EXERCISE OBJECTIVE: Count the lines of the material below that contain the string "Ντέντα", matching case exactly. Reply with the number alone.

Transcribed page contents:
↓↓↓

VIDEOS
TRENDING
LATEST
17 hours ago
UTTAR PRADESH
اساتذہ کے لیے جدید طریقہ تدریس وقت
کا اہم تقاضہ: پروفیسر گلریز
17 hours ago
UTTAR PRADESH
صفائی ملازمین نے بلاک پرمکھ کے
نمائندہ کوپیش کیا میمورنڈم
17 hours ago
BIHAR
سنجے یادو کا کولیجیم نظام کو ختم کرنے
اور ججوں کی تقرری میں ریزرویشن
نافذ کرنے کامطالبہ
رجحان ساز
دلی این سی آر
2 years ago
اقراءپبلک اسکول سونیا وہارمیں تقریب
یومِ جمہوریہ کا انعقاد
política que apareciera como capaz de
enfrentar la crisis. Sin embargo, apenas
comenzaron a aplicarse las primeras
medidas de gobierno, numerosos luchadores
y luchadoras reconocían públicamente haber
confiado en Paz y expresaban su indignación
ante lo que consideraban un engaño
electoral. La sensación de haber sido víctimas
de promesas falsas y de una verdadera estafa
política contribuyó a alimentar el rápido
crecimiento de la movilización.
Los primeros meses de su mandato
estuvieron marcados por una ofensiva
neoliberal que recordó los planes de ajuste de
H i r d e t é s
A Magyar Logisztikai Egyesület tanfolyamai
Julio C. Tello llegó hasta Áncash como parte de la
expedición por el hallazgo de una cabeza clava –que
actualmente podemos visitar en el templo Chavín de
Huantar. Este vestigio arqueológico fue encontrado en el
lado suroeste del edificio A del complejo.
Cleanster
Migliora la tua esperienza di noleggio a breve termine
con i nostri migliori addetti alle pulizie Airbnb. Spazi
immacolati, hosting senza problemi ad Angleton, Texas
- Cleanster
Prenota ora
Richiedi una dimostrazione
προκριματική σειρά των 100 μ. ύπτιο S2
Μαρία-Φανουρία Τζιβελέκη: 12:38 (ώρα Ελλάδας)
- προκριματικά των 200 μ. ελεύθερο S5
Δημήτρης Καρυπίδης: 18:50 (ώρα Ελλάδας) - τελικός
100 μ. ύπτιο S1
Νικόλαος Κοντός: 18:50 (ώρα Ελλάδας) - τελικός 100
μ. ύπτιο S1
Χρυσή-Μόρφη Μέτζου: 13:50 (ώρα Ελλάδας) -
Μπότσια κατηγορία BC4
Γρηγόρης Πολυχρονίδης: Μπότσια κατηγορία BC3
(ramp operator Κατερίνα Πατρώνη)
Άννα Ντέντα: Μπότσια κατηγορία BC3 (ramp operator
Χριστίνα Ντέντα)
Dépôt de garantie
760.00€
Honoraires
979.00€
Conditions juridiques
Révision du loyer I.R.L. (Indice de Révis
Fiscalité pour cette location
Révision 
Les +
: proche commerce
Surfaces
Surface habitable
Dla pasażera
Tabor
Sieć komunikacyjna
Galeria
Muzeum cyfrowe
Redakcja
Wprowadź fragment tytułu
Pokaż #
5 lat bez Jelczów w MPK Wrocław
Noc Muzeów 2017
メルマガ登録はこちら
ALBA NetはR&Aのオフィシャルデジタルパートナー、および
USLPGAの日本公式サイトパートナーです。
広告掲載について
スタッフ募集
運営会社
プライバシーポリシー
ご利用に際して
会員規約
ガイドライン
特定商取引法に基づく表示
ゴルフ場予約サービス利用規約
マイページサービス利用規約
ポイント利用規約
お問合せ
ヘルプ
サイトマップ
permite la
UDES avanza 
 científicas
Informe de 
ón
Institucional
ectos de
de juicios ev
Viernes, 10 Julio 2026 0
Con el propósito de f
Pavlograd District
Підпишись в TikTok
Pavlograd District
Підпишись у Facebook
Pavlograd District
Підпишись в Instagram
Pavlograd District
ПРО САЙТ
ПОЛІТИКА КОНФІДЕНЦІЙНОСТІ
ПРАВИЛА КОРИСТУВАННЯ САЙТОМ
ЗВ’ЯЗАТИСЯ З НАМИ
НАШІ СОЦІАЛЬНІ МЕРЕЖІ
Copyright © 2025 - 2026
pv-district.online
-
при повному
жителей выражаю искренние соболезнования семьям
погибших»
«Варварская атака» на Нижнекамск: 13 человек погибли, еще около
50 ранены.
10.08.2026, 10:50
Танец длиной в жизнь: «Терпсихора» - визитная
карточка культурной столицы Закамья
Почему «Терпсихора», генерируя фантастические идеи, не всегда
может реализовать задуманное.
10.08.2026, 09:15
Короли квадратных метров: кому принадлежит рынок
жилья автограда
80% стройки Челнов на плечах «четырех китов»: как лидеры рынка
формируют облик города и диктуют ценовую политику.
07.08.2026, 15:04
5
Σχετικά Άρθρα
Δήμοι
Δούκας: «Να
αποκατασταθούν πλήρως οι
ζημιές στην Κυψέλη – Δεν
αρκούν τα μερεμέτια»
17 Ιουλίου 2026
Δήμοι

↑↑↑
↓↓↓

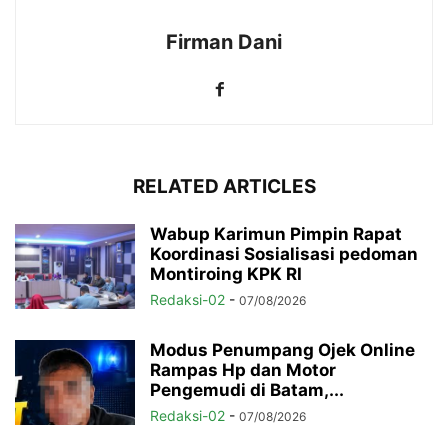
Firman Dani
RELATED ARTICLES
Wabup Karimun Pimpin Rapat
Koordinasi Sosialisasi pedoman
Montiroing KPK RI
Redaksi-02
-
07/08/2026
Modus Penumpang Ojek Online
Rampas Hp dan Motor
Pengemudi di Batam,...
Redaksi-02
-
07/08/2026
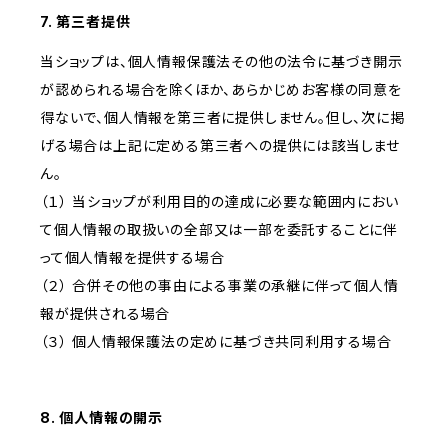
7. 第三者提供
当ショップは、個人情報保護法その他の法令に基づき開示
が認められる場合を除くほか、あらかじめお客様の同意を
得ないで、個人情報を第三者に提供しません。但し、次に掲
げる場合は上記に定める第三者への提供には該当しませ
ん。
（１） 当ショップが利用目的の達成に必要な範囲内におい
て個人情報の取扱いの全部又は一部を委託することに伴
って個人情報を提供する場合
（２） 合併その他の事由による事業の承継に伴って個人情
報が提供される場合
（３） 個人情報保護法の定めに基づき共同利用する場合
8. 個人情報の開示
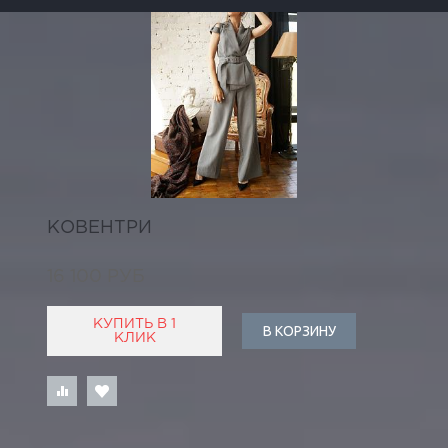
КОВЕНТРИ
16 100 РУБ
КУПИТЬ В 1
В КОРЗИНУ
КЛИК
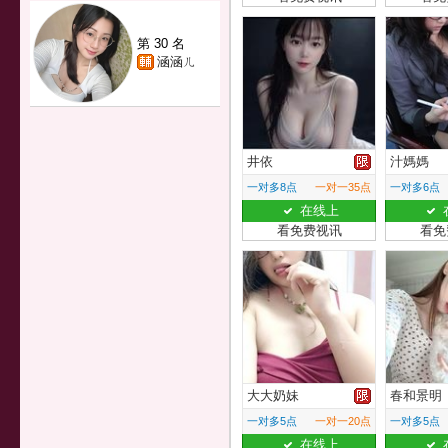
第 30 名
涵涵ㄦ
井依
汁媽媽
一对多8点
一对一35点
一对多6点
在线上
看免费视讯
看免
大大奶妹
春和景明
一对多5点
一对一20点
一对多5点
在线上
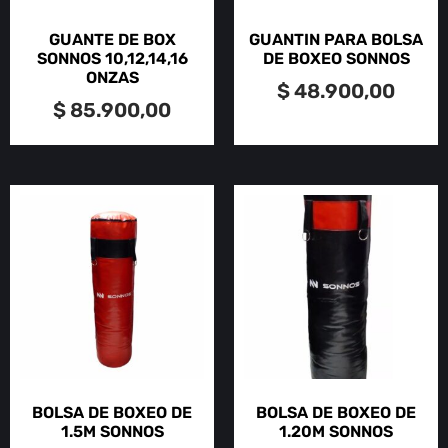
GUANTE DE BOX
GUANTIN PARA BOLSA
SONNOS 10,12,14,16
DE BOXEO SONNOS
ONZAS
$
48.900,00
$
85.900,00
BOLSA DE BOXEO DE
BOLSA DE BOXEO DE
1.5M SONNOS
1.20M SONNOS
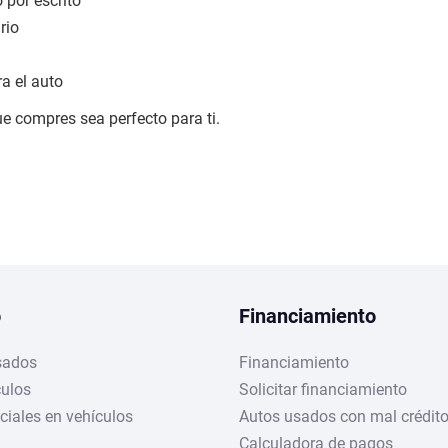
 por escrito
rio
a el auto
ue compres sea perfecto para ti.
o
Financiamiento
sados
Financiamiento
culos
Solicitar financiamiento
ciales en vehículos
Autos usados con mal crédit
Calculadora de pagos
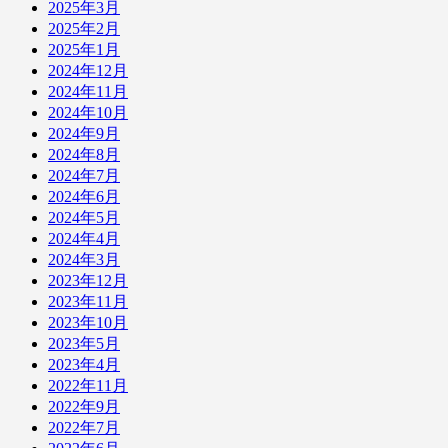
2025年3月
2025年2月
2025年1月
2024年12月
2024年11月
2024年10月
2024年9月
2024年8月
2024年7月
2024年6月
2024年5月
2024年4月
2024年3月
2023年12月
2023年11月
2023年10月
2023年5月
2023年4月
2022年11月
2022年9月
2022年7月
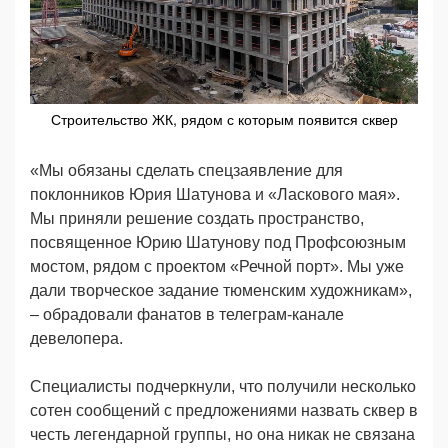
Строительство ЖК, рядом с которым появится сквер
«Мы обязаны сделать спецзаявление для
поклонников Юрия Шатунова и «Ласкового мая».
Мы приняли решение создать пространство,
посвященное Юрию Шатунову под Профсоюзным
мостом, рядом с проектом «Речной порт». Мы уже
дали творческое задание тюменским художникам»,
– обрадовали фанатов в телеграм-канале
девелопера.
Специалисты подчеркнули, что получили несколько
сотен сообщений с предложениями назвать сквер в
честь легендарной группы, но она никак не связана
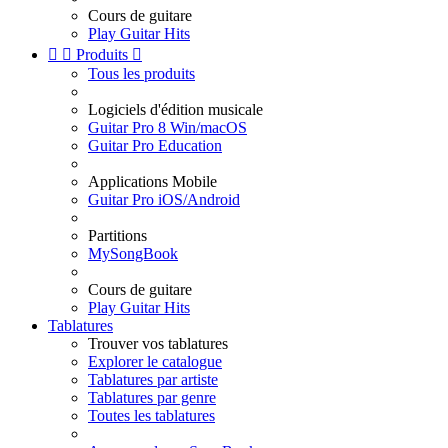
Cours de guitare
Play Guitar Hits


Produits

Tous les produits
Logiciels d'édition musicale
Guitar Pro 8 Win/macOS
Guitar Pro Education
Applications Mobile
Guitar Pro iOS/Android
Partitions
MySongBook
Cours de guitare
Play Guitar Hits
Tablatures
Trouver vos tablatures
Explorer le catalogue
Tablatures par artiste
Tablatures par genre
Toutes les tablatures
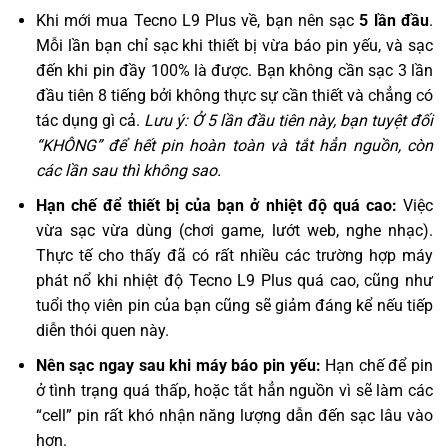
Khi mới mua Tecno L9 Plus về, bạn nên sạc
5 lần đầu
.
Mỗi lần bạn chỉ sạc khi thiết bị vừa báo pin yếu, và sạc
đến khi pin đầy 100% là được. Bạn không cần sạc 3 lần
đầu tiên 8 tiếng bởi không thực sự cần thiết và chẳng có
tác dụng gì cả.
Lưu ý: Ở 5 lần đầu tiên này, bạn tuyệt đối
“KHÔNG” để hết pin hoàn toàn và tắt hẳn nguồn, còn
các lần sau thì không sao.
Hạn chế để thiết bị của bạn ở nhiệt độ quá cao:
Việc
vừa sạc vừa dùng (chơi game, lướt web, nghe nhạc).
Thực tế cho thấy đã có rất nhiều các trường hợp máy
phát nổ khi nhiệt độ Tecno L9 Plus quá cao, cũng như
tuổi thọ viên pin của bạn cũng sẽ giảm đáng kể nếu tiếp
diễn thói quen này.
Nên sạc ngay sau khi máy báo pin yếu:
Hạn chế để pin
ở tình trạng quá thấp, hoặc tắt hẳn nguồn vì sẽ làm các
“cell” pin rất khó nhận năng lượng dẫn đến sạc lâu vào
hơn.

↑↑↑

PROBLEM SOLUTION: 2